### YOUR OBJECTIVE
Copy the rows below word for word, starting with the first line and ending after the line that contains "family: Ericaceae".

Stored data entries:
>>

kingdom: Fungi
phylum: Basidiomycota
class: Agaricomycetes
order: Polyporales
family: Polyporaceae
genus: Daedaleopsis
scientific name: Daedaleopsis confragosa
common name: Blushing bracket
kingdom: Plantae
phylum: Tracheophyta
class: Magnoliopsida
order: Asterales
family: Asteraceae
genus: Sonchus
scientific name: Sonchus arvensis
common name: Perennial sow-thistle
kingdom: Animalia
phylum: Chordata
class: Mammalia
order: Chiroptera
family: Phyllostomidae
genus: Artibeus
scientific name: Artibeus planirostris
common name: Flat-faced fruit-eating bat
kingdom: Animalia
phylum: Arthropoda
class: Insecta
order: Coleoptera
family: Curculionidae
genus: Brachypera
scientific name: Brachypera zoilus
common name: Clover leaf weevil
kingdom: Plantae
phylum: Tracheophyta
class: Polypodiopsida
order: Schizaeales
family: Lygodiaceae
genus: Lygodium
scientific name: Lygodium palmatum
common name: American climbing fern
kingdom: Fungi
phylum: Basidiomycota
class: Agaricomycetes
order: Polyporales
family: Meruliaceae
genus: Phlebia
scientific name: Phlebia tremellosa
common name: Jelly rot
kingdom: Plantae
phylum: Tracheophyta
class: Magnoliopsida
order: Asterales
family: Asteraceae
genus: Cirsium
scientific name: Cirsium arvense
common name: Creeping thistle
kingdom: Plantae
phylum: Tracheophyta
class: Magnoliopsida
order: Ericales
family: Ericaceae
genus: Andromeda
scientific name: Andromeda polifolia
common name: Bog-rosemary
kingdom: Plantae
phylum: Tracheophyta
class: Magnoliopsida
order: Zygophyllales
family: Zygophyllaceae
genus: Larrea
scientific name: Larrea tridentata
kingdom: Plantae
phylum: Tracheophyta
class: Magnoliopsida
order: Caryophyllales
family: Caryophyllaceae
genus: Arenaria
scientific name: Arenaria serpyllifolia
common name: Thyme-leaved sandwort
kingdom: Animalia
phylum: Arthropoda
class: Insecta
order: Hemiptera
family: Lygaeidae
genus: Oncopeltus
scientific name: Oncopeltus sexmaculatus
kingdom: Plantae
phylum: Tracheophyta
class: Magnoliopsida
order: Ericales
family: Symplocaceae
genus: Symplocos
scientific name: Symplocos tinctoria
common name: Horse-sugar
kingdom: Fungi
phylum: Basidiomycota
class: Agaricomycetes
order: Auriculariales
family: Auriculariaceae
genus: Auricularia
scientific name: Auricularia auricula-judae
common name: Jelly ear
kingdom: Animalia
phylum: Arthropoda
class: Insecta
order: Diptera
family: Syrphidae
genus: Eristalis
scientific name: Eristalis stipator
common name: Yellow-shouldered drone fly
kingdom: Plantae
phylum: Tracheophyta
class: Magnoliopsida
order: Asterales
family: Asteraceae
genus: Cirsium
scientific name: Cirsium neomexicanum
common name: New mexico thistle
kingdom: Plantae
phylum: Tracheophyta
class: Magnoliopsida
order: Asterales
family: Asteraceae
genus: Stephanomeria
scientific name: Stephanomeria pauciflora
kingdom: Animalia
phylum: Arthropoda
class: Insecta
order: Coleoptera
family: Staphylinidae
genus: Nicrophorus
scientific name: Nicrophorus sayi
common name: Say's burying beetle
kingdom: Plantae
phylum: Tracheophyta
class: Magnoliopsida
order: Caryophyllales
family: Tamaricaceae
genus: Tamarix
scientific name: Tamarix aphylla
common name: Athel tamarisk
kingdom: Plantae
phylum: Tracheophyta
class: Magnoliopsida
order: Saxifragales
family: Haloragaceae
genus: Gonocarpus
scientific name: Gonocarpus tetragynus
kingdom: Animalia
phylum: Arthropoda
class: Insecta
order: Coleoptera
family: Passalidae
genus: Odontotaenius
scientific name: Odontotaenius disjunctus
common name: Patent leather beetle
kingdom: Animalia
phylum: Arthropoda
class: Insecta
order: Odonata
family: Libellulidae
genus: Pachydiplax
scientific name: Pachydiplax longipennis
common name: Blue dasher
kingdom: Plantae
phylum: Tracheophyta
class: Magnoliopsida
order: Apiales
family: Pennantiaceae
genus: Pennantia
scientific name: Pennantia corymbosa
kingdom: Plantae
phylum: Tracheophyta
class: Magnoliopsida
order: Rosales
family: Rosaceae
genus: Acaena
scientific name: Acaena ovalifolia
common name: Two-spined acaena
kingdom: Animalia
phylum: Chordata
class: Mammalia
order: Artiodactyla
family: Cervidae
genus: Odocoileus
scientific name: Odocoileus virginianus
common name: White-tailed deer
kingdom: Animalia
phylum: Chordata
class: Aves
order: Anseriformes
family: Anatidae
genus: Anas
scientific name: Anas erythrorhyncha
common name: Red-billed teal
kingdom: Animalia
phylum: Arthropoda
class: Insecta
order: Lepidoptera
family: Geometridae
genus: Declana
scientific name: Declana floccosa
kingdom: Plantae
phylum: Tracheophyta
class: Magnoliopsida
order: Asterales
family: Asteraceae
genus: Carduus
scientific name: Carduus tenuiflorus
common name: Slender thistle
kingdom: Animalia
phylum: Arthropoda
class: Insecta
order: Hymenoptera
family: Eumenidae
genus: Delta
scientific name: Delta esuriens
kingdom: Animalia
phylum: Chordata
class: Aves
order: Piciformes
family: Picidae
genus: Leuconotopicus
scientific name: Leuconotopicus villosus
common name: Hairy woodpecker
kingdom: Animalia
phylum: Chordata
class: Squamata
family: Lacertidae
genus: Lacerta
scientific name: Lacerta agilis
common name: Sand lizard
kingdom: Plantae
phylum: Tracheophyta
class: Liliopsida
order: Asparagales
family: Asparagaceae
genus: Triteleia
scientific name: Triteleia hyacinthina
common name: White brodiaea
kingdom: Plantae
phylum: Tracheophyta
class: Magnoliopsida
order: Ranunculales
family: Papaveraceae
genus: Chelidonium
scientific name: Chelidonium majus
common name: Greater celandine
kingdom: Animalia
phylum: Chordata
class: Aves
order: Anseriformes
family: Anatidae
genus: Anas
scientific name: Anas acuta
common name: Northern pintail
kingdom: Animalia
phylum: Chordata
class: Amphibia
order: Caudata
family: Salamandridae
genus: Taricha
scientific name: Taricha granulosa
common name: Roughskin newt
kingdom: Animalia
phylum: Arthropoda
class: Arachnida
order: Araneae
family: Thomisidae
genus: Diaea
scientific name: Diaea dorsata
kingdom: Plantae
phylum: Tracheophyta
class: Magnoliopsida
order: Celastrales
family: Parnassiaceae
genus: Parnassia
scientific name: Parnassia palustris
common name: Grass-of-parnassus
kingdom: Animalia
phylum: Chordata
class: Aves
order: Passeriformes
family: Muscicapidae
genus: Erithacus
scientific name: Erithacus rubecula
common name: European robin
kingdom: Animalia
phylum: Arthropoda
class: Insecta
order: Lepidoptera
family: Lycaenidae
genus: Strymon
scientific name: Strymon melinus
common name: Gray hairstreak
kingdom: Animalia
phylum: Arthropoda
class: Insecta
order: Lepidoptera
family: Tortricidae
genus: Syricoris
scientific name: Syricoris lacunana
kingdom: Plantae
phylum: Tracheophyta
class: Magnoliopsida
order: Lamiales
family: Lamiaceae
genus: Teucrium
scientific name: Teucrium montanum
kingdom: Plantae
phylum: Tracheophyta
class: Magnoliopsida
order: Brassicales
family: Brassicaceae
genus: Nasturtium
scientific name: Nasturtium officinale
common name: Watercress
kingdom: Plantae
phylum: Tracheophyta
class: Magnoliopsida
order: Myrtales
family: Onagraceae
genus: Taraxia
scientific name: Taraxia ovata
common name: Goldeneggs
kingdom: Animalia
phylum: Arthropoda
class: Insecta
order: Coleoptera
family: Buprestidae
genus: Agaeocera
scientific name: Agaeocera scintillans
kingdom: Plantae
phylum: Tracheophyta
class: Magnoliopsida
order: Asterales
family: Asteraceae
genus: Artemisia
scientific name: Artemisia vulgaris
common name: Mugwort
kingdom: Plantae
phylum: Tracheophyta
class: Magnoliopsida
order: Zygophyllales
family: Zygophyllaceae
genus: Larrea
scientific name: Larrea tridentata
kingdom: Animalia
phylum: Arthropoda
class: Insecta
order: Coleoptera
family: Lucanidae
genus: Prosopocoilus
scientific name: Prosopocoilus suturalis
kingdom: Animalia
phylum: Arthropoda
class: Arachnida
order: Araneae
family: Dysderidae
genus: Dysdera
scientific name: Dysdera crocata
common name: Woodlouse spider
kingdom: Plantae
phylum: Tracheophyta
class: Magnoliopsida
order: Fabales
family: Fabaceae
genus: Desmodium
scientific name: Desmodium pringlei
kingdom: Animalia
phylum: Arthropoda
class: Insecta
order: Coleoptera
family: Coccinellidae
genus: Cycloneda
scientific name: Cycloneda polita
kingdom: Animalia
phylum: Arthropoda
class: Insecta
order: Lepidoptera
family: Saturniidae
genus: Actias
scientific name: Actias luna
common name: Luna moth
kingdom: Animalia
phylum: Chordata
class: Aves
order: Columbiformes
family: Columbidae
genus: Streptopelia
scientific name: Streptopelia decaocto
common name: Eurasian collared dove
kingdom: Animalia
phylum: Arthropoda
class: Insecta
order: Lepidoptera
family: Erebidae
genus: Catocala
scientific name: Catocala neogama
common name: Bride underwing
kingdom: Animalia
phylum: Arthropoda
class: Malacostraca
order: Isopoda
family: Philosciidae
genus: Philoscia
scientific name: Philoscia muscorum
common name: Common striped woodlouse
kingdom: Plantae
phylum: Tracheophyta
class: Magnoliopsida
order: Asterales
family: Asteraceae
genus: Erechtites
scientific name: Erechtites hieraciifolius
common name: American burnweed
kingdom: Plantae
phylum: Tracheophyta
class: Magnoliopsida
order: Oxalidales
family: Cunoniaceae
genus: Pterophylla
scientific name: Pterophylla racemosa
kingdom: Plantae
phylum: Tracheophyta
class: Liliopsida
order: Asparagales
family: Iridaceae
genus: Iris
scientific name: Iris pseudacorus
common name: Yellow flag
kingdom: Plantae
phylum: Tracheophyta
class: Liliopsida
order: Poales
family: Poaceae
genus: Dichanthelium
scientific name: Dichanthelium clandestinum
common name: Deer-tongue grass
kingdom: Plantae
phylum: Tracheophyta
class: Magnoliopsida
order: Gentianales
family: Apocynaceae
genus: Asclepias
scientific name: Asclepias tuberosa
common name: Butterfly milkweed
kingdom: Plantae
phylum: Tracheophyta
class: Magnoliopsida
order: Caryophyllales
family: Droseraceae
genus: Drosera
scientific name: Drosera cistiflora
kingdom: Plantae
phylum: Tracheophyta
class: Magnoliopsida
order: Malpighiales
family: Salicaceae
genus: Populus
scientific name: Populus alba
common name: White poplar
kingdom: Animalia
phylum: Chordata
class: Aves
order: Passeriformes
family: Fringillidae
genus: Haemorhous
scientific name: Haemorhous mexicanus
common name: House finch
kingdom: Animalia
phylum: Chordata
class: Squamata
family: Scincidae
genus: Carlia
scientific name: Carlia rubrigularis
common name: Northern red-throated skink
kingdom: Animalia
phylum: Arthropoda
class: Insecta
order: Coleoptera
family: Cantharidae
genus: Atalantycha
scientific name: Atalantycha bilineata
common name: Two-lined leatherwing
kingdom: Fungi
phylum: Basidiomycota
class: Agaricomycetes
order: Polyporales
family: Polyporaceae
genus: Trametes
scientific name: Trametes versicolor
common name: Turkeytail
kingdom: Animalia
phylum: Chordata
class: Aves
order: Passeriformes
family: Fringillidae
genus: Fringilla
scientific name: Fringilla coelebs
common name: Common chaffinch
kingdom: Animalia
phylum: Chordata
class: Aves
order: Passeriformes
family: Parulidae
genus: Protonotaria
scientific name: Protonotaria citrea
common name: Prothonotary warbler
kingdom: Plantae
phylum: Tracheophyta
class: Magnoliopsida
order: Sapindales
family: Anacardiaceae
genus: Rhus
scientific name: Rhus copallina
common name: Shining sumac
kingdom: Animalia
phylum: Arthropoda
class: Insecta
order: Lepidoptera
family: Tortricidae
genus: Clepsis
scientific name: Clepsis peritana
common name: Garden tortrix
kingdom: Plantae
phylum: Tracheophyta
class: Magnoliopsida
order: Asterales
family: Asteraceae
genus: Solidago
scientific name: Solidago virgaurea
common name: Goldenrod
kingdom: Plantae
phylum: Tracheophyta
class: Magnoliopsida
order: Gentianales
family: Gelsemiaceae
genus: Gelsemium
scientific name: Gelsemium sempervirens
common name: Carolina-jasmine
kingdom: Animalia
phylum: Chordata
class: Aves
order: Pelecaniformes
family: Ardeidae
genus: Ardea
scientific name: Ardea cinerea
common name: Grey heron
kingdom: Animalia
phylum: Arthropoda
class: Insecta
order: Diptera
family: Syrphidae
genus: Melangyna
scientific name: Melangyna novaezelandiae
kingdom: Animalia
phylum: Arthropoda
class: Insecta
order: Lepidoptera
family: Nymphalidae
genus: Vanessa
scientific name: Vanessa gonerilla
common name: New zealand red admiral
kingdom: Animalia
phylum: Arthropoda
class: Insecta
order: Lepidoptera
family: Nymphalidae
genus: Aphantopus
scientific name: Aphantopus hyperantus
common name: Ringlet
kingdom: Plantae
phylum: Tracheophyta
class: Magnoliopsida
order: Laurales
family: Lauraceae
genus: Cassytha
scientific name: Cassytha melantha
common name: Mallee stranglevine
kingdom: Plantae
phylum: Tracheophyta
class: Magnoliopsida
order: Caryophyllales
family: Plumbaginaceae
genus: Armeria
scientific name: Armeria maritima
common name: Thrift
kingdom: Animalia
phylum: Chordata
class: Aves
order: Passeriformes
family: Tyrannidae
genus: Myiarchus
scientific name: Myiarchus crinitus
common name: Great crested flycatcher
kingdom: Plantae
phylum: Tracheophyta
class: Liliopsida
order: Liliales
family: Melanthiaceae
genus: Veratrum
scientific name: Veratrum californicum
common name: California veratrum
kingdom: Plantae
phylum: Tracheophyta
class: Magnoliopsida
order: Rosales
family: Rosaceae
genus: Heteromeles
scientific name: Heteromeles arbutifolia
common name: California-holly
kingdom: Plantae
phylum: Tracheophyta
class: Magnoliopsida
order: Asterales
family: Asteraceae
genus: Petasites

<<

### THE RESULT
kingdom: Fungi
phylum: Basidiomycota
class: Agaricomycetes
order: Polyporales
family: Polyporaceae
genus: Daedaleopsis
scientific name: Daedaleopsis confragosa
common name: Blushing bracket
kingdom: Plantae
phylum: Tracheophyta
class: Magnoliopsida
order: Asterales
family: Asteraceae
genus: Sonchus
scientific name: Sonchus arvensis
common name: Perennial sow-thistle
kingdom: Animalia
phylum: Chordata
class: Mammalia
order: Chiroptera
family: Phyllostomidae
genus: Artibeus
scientific name: Artibeus planirostris
common name: Flat-faced fruit-eating bat
kingdom: Animalia
phylum: Arthropoda
class: Insecta
order: Coleoptera
family: Curculionidae
genus: Brachypera
scientific name: Brachypera zoilus
common name: Clover leaf weevil
kingdom: Plantae
phylum: Tracheophyta
class: Polypodiopsida
order: Schizaeales
family: Lygodiaceae
genus: Lygodium
scientific name: Lygodium palmatum
common name: American climbing fern
kingdom: Fungi
phylum: Basidiomycota
class: Agaricomycetes
order: Polyporales
family: Meruliaceae
genus: Phlebia
scientific name: Phlebia tremellosa
common name: Jelly rot
kingdom: Plantae
phylum: Tracheophyta
class: Magnoliopsida
order: Asterales
family: Asteraceae
genus: Cirsium
scientific name: Cirsium arvense
common name: Creeping thistle
kingdom: Plantae
phylum: Tracheophyta
class: Magnoliopsida
order: Ericales
family: Ericaceae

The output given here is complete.